Self-supervised Speech Representations Still Struggle with African American Vernacular English

Kalvin Chang, Yi-Hui Chou, Jiatong Shi, Hsuan-Ming Chen, Nicole Holliday, Odette Scharenborg, David R. Mortensen

Interspeech 2024

We demonstrate that SOTA speech models systematically underperform on African American Vernacular English (AAVE), providing a detailed analysis of these biases and highlighting the need for more inclusive speech technologies.

MidiBERT-Piano: Large-scale Pre-training for Symbolic Music Understanding

Yi-Hui Chou, I-Chun Chen, Chin-Jui Chang, Joann Ching, Yi-Hsuan Yang

Journal of Creative Music Systems 2024

We built MidiBERT-Piano, a 12-layer Transformer pre-trained on thousands of piano MIDI pieces, achieving SOTA performance on melody extraction, style classification, and emotion recognition with minimal fine-tuning.

Evaluating Self-supervised Speech Models on a Taiwanese Hokkien Corpus

Yi-Hui Chou, Kalvin Chang et al.

IEEE Automatic Speech Recognition and Understanding (ASRU) Workshop 2023

We developed a Taiwanese Hokkien dataset for the ML-SUPERB benchmark and evaluated self-supervised speech models, revealing that smaller models can outperform larger ones, with linguistic alignment between pretraining data and target language being a critical factor.

Listener Model for the PhotoBook Referential Game with CLIPScores as Reference Chain

Shih-Lun Wu, Yi-Hui Chou, and Liangze Li

ACL 2023

We developed a reference chain-free listener model for the PhotoBook collaborative dialogue game, leveraging a DeBERTa Transformer and CLIPScore features to predict shared images based on full-dialogue context. Our approach achieved over 77% accuracy on unseen image sets, outperforming previous models by more than 17% points.

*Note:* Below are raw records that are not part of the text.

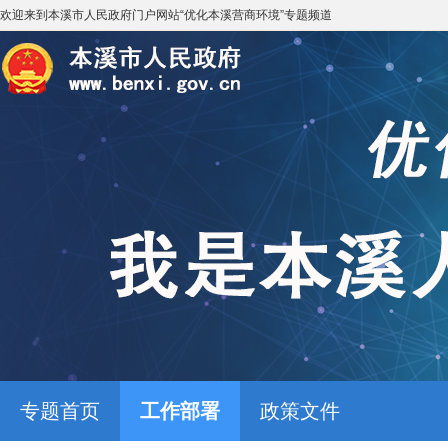
欢迎来到
本溪市人民政府门户网站
“
优化本溪营商环境
”专题频道
专题首页
工作部署
政策文件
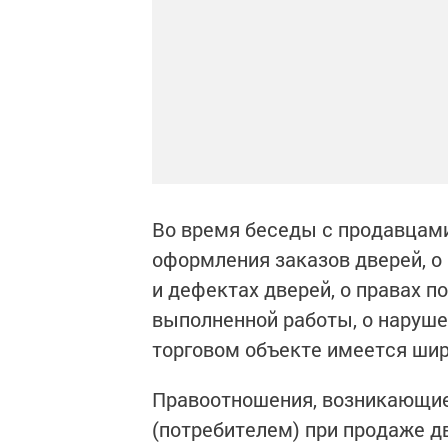
Во время беседы с продавцам
оформления заказов дверей, о
и дефектах дверей, о правах 
выполненной работы, о наруше
торговом объекте имеется ши
Правоотношения, возникающие
(потребителем) при продаже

Don't speak too fast: The impact of data bias on self-supervised speech models

Yen Meng, Yi-Hui Chou, Andy T. Liu, Hung-yi Lee

IEEE International Conference on Acoustics, Speech, and Signal Processing (ICASSP) 2022, AAAI 2022 SAS workshop

We investigated how biases (gender, content, and prosody) in pre-training data affect self-supervised speech models. Our findings revealed that models exhibit tolerance toward gender bias, show minimal sensitivity to content variations, and demonstrate a preference for slower speech rates, highlighting the importance of balanced and representative training data for robust speech model performance.